In 2012, he says, “We added a small 5-inch book height panel saw from Schelling to do small odd jobs that were tying up our large saw.”
Howe continues: “We also added a new IMA edgebander this year to do white melamine shelving for Home Depot. This is a new item for us, and we are doing a truckload per day now.”
Growth through the years
Howe Wood Products’ first home covered 13,000 square feet, says the owner. “Since then, we have taken over more space through the years as it became available. We currently have 62,000 square feet in an industrial park in York.”
Howe adds, “We usually have over 100 trucks of material here at all times to make certain we can keep up with the client’s needs.”
Most of the handy panels delivered by Howe Wood Products are 24 x 48 inches. Mike Howe says, “We cut four equal pieces out of a 48 x 96 inch sheet, and the cut parts are pushed directly from the saw onto the label line. The current saw and label line run 11 to 12 hours per day, five days a week. By overlapping labor schedules, we are able to work right through breaks and lunch hours. We cut a unit of plywood every six minutes, and we never turn the saw off during the workday.”
Looking back, Howe remembers considering three makes of heavy-duty saws when he got started. “My previous employer had three light-duty panel saws that were cheap and easy to pay for, but he also had a full-time maintenance man who spent all week working to keep the saws up and running. They were always breaking down, which made it difficult to put out product.”
Howe decided he didn’t want to be always maintaining equipment. Durability, reliability and service were what he wanted from a manufacturer. He chose to go with Schelling, and is glad he did because “they are always attentive to any issue or problem, even responding after hours or on weekends.” On one occasion, he recalls, “They flew parts to my local airport on a holiday, so the shop would be operational on Monday morning.”
He sums up, “If you want to deal with the ‘big box retailer,’ you’d better have the product out on time and not make excuses.”
Describing the process
The parts Howe Wood Products makes for Home Depot are cut from an 8-inch high book of material, and then each part gets an individual label with bar code (you see them on all parts at Home Depot). The challenge was to print labels on each part because of the high volume. Schelling had a special label application line built that singularizes the book of material, e.g. 2 x 4 inches high, ½-inch particleboard, that is 16 pieces, into single units and then applies a preprinted label. The label line handles two parts side by side, up to 160 parts per minute and automatically stacks the parts to desired height, and that means any height Home Depot wants for the particular material and thickness. After it leaves the label line, the stacked book can move out either left or right to the strapping line and stretch wrapping.

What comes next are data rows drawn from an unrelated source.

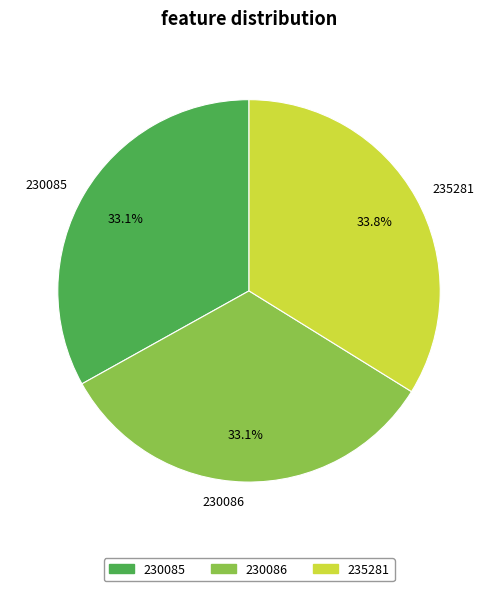

What percentage is NOT represented by 230086?

66.9%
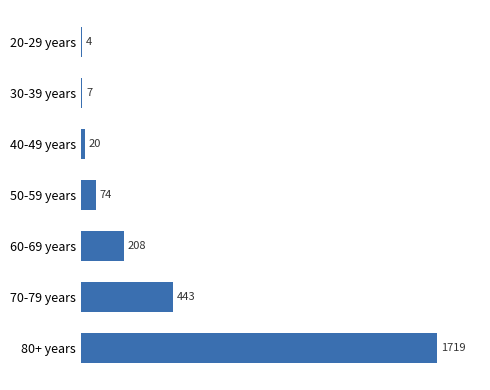

What is the sum of all values?

2475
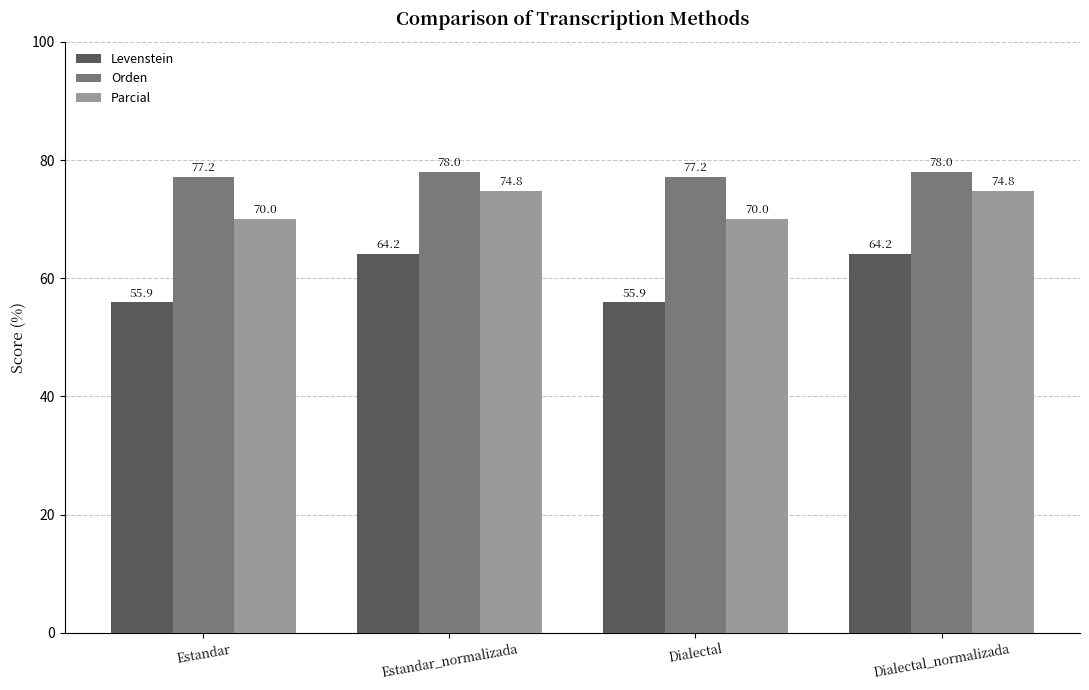

What is the value of the Levenstein bar at the 3rd from the left?

55.9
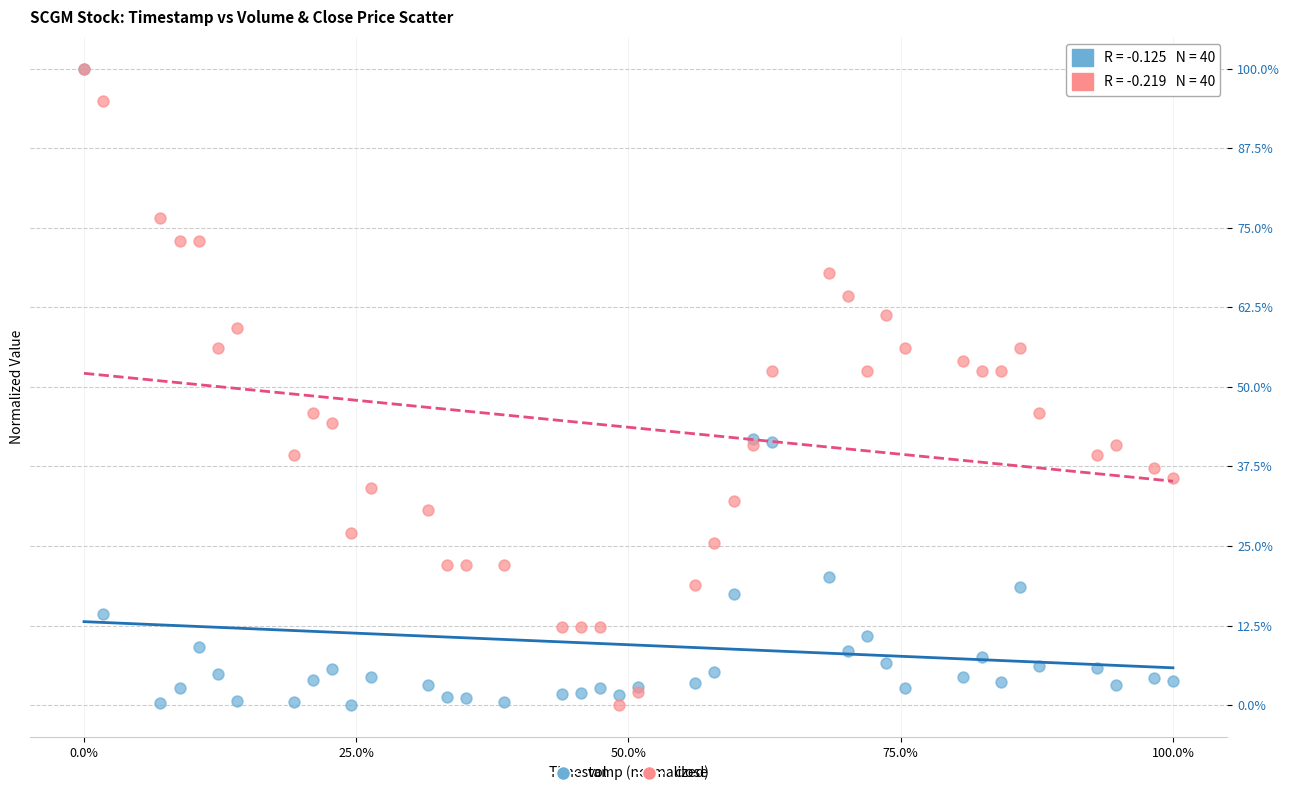

What are all the series names shown in the legend?

vol, close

At this speed, Howe explains, it is vital to keep the saw loaded with raw material. “We have three forklift operators who load and remove the finished product. It is a non-stop operation all day long, and we did over 4 million pieces last year.”
The equipment list at Howe Wood Products includes two panel saws—Schelling’s FsH 580, and Fh 6. Both are cut-to-size machines with rear loading. There also is an IMA edgebander, the Advantage 500L, which was introduced to the United States in August at the IWF show held in Atlanta.
Two CNC routers—a Komo VR1605TT with 4- 16 hp routers and eight position tool changers, and a Hendricks Twin Table router w/ 4- routers and eight position tool changers—round out the lineup of major machinery.
In addition to the Home Depot panel-cutting assignment, Howe Wood Products does sub-contract work for packaging companies, store fixture manufacturers, cabinetmakers, furniture manufacturers and other plywood wholesalers. Despite this seeming variety, Howe Wood Products remains pretty much of a specialist in its operations; Mike Howe says, “We do only machining—no sanding or finishing.”
By sticking to one goal, planning and preparing carefully, and choosing and using the right equipment, Howe has kept his company humming.